En témoigne le récent rappel à l’ordre par le roi Mohammed VI du Parti islamiste Justice et Développement (PJD) qui avait déploré l’inclination pro-israélienne de la diplomatie marocaine.
Le cabinet royal a fustigé le comportement « irresponsable » et « dangereux » du PJD, opposé à la normalisation entre le Maroc et Israël, après que le parti d’opposition a reproché au ministre des Affaires étrangères, Nasser Bourita, de « défendre l’entité sioniste (Israël) » dans les arènes internationales.
La position du Maroc envers la question palestinienne est « irréversible », a tancé le Palais.
Rabat réitère régulièrement son engagement en faveur de la cause palestinienne sous la direction du monarque qui préside le comité Al-Qods, chargé de « préserver le caractère arabo-musulman » de Jérusalem.
« Le Maroc rejette toute attitude qui pourrait avoir un impact négatif », a réagi M. Bourita après des propos d’un ministre israélien d’extrême droite niant l’existence du peuple palestinien.
« Avoir des relations avec Israël et soutenir la cause palestinienne ne sont pas antinomiques si l’on défend la solution à deux Etats », estime le journaliste et écrivain Jamal Amiar, auteur d’un essai sur « Le Maroc, Israël et les Juifs marocains ».
– « Relations anciennes » –
Rabat est favorable à l’établissement d’un Etat palestinien avec Jérusalem-Est comme capitale, vivant côte à côte avec l’Etat d’Israël.
Le royaume et l’Etat hébreu ont normalisé leurs relations en décembre 2020 dans le cadre des accords d’Abraham, une entente entre Israël et plusieurs pays arabes négociée par les Etats-Unis.
En contrepartie, Rabat a obtenu de Washington la reconnaissance de la « souveraineté marocaine » sur le territoire du Sahara occidental face aux indépendantistes du Front Polisario soutenus par Alger.
« Les accords d’Abraham ont changé la donne et beaucoup de choses continuent de changer à grande vitesse », observe Jamal Amiar.

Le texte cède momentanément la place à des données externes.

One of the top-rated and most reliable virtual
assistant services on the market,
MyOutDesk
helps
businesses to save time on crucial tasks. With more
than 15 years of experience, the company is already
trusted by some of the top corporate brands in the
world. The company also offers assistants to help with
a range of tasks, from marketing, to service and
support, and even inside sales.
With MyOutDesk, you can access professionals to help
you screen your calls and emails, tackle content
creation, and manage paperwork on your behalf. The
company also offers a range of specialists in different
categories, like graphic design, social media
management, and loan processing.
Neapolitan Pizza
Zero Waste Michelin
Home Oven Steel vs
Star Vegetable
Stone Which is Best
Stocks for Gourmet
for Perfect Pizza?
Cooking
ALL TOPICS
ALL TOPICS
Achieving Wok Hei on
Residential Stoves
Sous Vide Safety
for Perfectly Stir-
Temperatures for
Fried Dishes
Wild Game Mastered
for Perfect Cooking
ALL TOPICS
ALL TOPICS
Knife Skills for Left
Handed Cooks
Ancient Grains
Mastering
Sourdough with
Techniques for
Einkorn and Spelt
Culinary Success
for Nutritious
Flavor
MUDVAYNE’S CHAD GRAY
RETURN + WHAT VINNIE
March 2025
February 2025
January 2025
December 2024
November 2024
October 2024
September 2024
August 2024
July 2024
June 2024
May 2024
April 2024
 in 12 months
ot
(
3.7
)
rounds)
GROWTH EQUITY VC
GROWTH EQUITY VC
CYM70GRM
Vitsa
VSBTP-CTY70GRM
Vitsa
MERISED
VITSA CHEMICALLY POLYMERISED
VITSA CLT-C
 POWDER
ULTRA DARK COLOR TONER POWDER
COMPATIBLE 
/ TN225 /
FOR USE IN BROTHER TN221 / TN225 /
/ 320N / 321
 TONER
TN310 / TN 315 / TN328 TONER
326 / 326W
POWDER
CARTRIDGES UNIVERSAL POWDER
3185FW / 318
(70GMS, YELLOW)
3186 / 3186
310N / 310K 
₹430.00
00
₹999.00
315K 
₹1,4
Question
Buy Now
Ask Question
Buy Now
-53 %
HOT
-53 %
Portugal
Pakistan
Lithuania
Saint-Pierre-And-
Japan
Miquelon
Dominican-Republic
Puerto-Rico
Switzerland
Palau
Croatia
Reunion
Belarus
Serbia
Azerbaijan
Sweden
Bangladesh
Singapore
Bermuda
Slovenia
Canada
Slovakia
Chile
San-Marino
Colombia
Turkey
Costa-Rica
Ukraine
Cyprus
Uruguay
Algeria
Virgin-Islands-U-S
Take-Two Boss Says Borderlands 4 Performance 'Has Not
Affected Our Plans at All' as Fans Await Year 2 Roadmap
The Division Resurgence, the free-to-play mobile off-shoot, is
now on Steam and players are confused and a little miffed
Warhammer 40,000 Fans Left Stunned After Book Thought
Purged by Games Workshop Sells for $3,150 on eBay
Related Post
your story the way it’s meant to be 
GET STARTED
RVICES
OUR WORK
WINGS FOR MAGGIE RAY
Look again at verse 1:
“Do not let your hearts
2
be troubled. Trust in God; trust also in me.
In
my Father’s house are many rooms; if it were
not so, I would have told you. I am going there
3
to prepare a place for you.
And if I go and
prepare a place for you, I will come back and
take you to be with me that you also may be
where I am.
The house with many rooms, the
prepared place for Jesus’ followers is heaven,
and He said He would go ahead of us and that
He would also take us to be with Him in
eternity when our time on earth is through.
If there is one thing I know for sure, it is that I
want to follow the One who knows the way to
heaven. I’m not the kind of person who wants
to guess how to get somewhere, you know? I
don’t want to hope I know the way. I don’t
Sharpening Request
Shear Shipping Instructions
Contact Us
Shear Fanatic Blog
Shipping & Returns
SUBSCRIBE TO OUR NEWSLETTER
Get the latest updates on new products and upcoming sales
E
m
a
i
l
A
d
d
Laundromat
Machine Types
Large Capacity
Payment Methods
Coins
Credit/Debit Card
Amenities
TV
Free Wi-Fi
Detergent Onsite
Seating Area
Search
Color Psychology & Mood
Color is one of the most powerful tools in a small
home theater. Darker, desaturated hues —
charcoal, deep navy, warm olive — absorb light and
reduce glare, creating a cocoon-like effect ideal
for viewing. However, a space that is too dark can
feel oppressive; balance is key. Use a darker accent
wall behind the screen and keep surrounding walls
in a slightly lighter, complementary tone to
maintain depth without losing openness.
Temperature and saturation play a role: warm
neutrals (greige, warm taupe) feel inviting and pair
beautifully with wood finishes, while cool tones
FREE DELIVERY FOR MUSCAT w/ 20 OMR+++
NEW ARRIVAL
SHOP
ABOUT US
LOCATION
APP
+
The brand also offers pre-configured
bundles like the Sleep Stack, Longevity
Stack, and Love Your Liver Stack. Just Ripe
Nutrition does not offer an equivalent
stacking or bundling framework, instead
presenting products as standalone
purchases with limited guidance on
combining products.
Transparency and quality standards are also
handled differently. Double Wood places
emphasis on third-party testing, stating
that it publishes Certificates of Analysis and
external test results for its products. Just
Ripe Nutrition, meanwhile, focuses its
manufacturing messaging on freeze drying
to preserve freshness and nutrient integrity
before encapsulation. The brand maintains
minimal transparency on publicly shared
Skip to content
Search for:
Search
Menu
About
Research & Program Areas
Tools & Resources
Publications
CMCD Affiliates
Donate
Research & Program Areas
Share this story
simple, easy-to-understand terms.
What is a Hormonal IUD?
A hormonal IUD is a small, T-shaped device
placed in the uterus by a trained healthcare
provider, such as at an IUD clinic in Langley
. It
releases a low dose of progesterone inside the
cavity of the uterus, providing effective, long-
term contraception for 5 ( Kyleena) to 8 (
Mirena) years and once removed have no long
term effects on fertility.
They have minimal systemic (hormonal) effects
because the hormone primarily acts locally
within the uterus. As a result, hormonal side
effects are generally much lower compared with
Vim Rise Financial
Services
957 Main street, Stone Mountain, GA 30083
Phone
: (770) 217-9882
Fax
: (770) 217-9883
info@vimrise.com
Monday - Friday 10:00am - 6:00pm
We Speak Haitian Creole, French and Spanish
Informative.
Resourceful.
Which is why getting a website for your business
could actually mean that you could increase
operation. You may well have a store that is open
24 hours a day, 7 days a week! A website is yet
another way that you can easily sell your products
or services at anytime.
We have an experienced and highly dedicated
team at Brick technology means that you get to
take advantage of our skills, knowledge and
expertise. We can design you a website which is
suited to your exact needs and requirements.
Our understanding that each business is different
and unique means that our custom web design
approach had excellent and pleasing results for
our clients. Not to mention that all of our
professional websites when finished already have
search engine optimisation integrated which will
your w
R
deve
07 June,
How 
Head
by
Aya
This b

Depuis, le partenariat se développe à un rythme soutenu, surtout au niveau des équipements militaires (drones) et de la cybersécurité, sur fond de course aux armements avec l’Algérie, rivale régionale.
Si la coopération économique reste loin des ambitions, le commerce bilatéral a fortement progressé en 2022 (+32%), au profit d’Israël, ainsi que le tourisme (200.000 visiteurs israéliens), selon des statistiques officielles.
« Le partenariat avec Israël est basé sur des intérêts sécuritaires communs et des relations anciennes qui ont permis de bâtir de la confiance entre les deux Etats », souligne le journaliste.
Il peut s’appuyer sur les quelque 700.000 Israéliens d’ascendance marocaine qui ont gardé une forte attache avec leur pays d’origine.
« Ce lien humain et culturel renforce l’idée de la consolidation du lien avec l’Etat hébreu, abstraction faite de la conjoncture politique et géopolitique », abonde Zakaria Abouddahab, professeur de relations internationales à l’Université Mohammed V de Rabat.
– « Visibilité incertaine » –
Mais l’accession au pouvoir en Israël de courants ultra-nationalistes, hostiles à toute reprise des pourparlers avec les Palestiniens, et les violences dans les territoires occupés, sont un obstacle au rapprochement.
« Naturellement, toute dégradation prolongée des relations entre Israéliens et Palestiniens sur le terrain, en Cisjordanie ou à Gaza, ne peut que négativement impacter l’opinion publique sur les relations israélo-marocaines », admet Jamal Amiar.
Car si la mobilisation militante a faibli, la cause palestinienne continue de susciter une immense sympathie au sein de la population marocaine.
A l’initiative de membres de la société civile et d’associations pro-palestiniennes, un « appel des 100 » a été lancé au gouvernement pour mettre fin à la normalisation.
« La société marocaine, toutes tendances confondues, n’est pas forcément acquise à une normalisation qui pourrait se faire au détriment de la cause palestinienne », souligne le professeur Aboudahhab.
La poursuite des affrontements en Cisjordanie pourrait-elle même ébranler les fondements des accords d’Abraham?
« Dans ce contexte de turbulences, aggravé par une donne compliquée au Moyen-Orient, entre autres à la suite de la reprise des relations diplomatiques entre l’Iran et l’Arabie Saoudite, la visibilité devient incertaine », prédit l’universitaire.
A preuve, le sommet du Néguev, forum qui devait réunir ce mois-ci au Maroc les chefs de la diplomatie américaine, israélienne, égyptienne, marocaine, émiratie et bahreïnie, a été reporté, selon des sources diplomatiques.